____ Document segment

- PY03 highlighted in red

Route information
- Length: 413 km (257 mi)

Major junctions
- Southwest end: Asunción
- PY09 in Mariano R. Alonso, CE PY21 in Juan de Mena, CR PY22 and PY08 in San Estanislao, SP PY13 in Curuguaty, CY PY07 in Katueté, CY PY17 and BR-163 in Salto del Guairá, CY
- Northeast end: Salto del Guairá

Location
- Country: Paraguay

Highway system
- Highways in Paraguay;

= Route 3 (Paraguay) =

Road in Paraguay

National Route 3 (officially, PY03, better known as Ruta Tres) is a highway in Paraguay, which runs from Asunción to the border city of Salto del Guairá, the capital of the Canindeyú Department. It crosses the Capital District and 4 departments. It has many junctions with other national routes.

==Distances, cities and towns==

The following table shows the distances traversed by PY03 in each different department, showing cities and towns that it passes by (or near).

________

▸ Try it
In the page on Paraguay's Route 3, which city is named as the capital of the Canindeyú Department?

____ Records

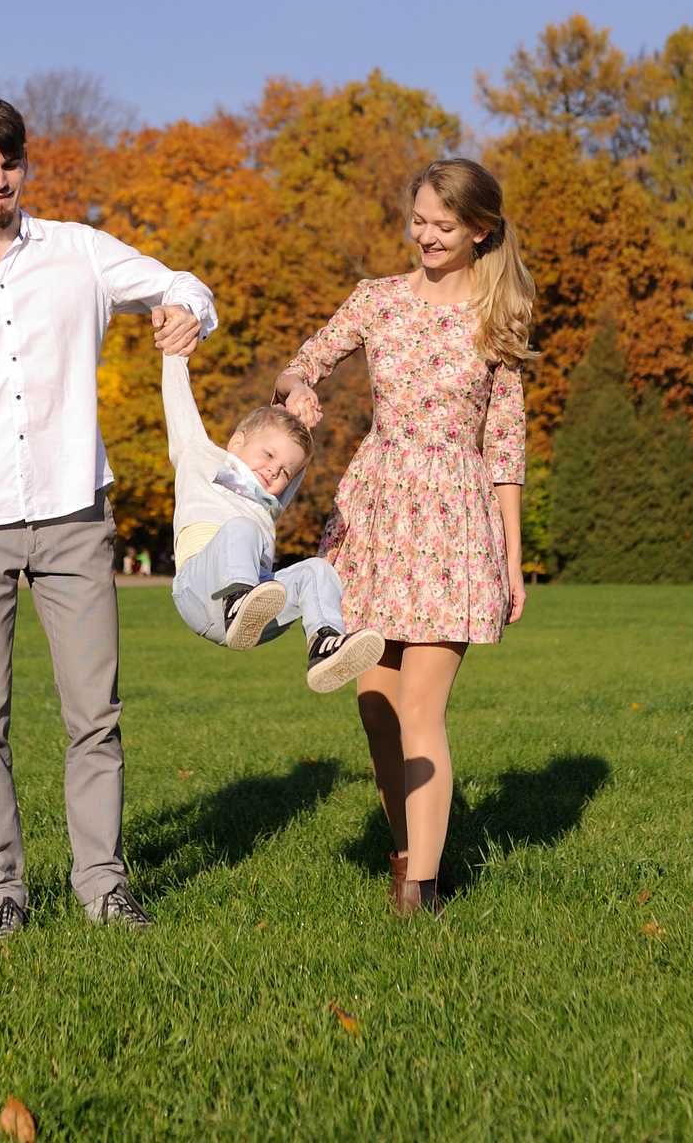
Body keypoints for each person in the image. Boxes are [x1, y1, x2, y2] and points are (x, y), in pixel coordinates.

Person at [0, 93, 214, 939]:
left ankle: (101, 885)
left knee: (94, 714)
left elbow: (181, 281)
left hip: (72, 515)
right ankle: (1, 899)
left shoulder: (81, 254)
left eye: (10, 164)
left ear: (27, 166)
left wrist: (187, 313)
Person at [274, 158, 534, 917]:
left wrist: (513, 561)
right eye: (418, 220)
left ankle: (416, 889)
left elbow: (507, 448)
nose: (424, 235)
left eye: (442, 226)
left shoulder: (498, 318)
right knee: (375, 703)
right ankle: (410, 847)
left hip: (454, 519)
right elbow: (305, 362)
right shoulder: (377, 300)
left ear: (479, 230)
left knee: (422, 705)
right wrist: (297, 391)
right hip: (376, 514)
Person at [161, 352, 387, 691]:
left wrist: (301, 423)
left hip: (258, 612)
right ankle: (237, 598)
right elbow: (178, 404)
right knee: (243, 527)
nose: (274, 471)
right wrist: (174, 354)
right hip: (201, 590)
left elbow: (295, 461)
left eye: (284, 471)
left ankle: (324, 644)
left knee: (317, 569)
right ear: (237, 442)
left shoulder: (270, 499)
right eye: (268, 455)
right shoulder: (199, 456)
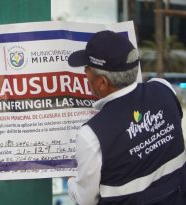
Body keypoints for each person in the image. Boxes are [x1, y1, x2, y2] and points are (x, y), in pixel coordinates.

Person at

________

▸ Answer space
Salto del Guairá